With any OpenEngagement DMS sites that are accessible from the internet, including the Hosted Solutions, strong passwords are necessary to maintain a secure site. It is possible to configure the DMS to generate random passwords for all users or for the user creating user accounts for other users to create their initial passwords. In both cases, all users can at any time change their password. In the first case, the random passwords are high quality passwords, and if users can remember them, they should keep these passwords. Where users set their own passwords, they should be encouraged to select high-quality passwords. Weak passwords are easy for attackers to guess, particularly those using scripts to guess many passwords.

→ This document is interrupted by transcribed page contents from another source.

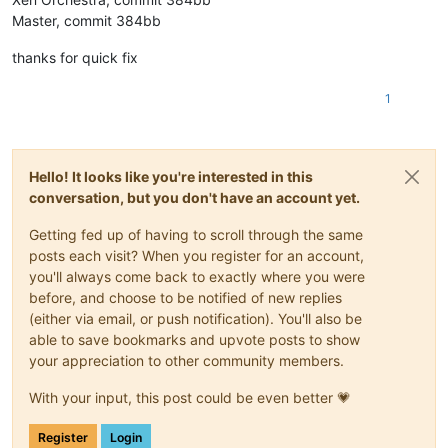
Master, commit 384bb
thanks for quick fix
1
Hello! It looks like you're interested in this
conversation, but you don't have an account yet.
Getting fed up of having to scroll through the same
posts each visit? When you register for an account,
you'll always come back to exactly where you were
before, and choose to be notified of new replies
(either via email, or push notification). You'll also be
able to save bookmarks and upvote posts to show
your appreciation to other community members.
With your input, this post could be even better 💗
Register
Login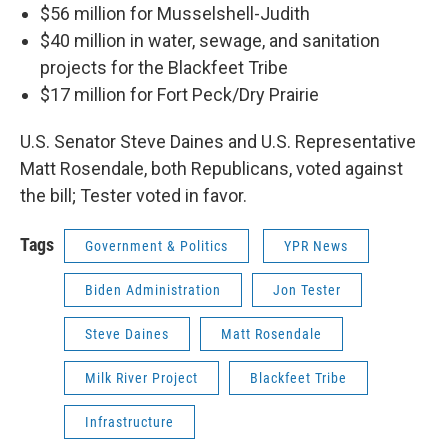
$56 million for Musselshell-Judith
$40 million in water, sewage, and sanitation
projects for the Blackfeet Tribe
$17 million for Fort Peck/Dry Prairie
U.S. Senator Steve Daines and U.S. Representative
Matt Rosendale, both Republicans, voted against
the bill; Tester voted in favor.
Tags
Government & Politics
YPR News
Biden Administration
Jon Tester
Steve Daines
Matt Rosendale
Milk River Project
Blackfeet Tribe
Infrastructure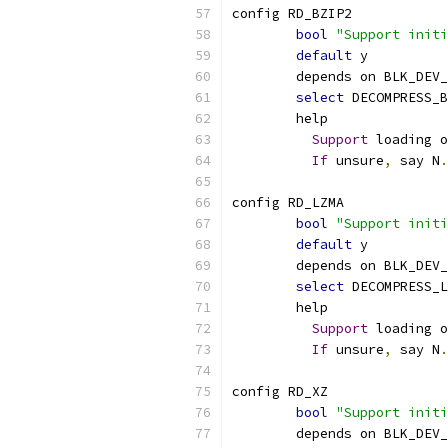
config RD_BZIP2
bool
"Support initi
default
 y
	depends on BLK_DEV
select
 DECOMPRESS_B
	help
Support
 loading o
If
 unsure
,
 say N
.
config RD_LZMA
bool
"Support initi
default
 y
	depends on BLK_DEV
select
 DECOMPRESS_L
	help
Support
 loading o
If
 unsure
,
 say N
.
config RD_XZ
bool
"Support initi
	depends on BLK_DEV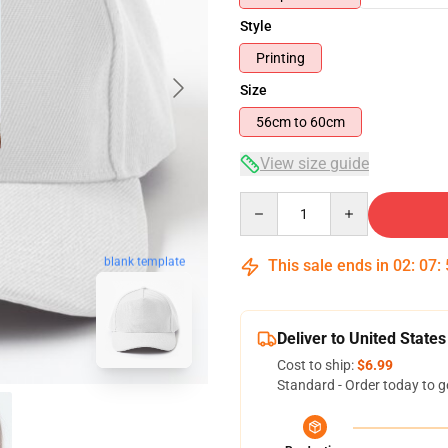
Style
Printing
Size
56cm to 60cm
View size guide
Quantity
blank template
This sale ends in
02
:
07
:
Deliver to United States
Cost to ship:
$6.99
Standard - Order today to g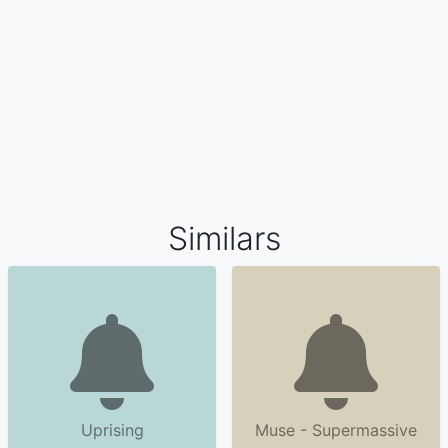
Similars
Uprising
Muse - Supermassive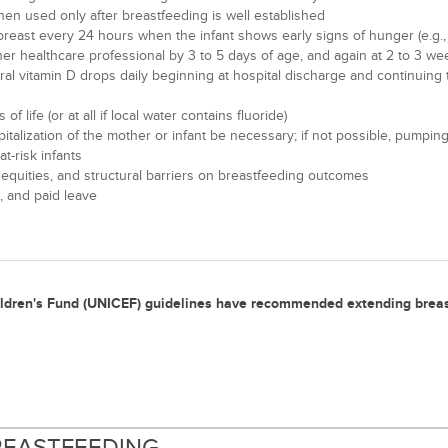
then used only after breastfeeding is well established
reast every 24 hours when the infant shows early signs of hunger (e.g., al
her healthcare professional by 3 to 5 days of age, and again at 2 to 3 we
 oral vitamin D drops daily beginning at hospital discharge and continuin
 life (or at all if local water contains fluoride)
ospitalization of the mother or infant be necessary; if not possible, pu
-risk infants
nequities, and structural barriers on breastfeeding outcomes
, and paid leave
ildren's Fund (UNICEF) guidelines have recommended extending brea
BREASTFEEDING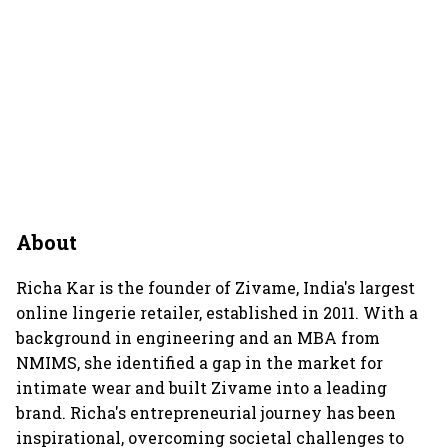
About
Richa Kar is the founder of Zivame, India's largest
online lingerie retailer, established in 2011. With a
background in engineering and an MBA from
NMIMS, she identified a gap in the market for
intimate wear and built Zivame into a leading
brand. Richa's entrepreneurial journey has been
inspirational, overcoming societal challenges to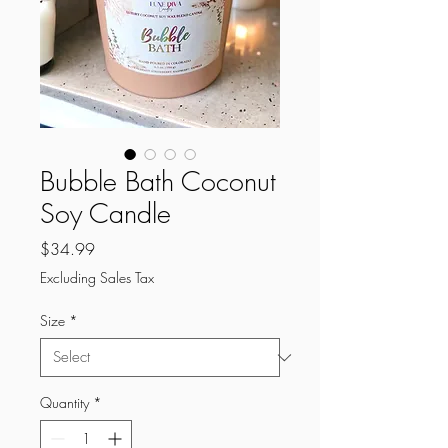
Bubble Bath Coconut
Soy Candle
Price
$34.99
Excluding Sales Tax
Size
*
Quantity
*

Firms may also choose to enforce a policy where passwords are changed regularly, for example, every month or every year. The DMS provides a reset password tool in the Users and Groups Administration page. This provides greater security, since the longer passwords are in use, the greater the chances of them being compromised. However, if passwords are changed too regularly, users tend to choose weaker passwords and may also write them down in places where others may see them.

For passwords to be reasonably secure, they should be at least 6 characters long and should contain lower case letters, upper case letters, and numbers. It is preferable that they also contain other symbols, such as !@#$%^&(){}[] and so on. Passwords that are a name or single word are particularly weak.

Future versions of the DMS will provide tools to check and maintain the quality of the passwords to a level determined by the firm.

With Hosted and Local Solutions, the OpenEngagement team do not know the passwords of any users and the code is written in such a way that the OpenEngagement team can not determine these. With Hosted Solutions, if passwords are lost, additional user accounts may be created.

Users should never send their passwords by email. OpenEngagement will never send emails asking for any user's password.

Any site that is accessible from the internet is exposed to some danger of attack from malicious visitors, where the visitors may be either hackers or scripts. In this respect, OpenEngagement is no different than any other application on the internet. Malicious users may attempt to deface the website, view data, modify data or delete data.

Some strategies firms may use to mitigate this are:

• Install virus checkers on the server computer and every computer in the office network. Keep these up to date;
• Install and monitor intrusion detection software;
• Keep the DMS behind a network firewall. This can be set to, at minimum, block all ports other than the port used by the DMS. Many firewalls can also check for common attack signatures;
• Keep the DMS behind an application firewall. These can check for common attack signatures specific to web applications, which are not normally caught by network firewalls;
• Run as few applications as possible on the server on which the DMS is installed;
• Use a secure operating system, such as OpenBSD;
• Use SSL to encrypt all data sent between the server and clients. Note, if SSL is used, please ensure any intrusion detection and firewalls are utilized once the data is decrypted, as these applications can not properly check encrypted data for attacks;
• Have the site audited either by a security auditing firm or by security auditing software;
• Keep the DMS accessible only from within the office network. This removes some benefits of the product, but also makes security much easier to implement. 

It may not be necessary to implement all or even most of these but we do suggest firms at least consider each of these and implement whichever they determine are necessary for them. Firms may also consider Hosted Solutions where they desire a high degree of security but do not wish to implement a security system. Some work may also be done by OpenEngagement for Local Solutions on a consultancy basis.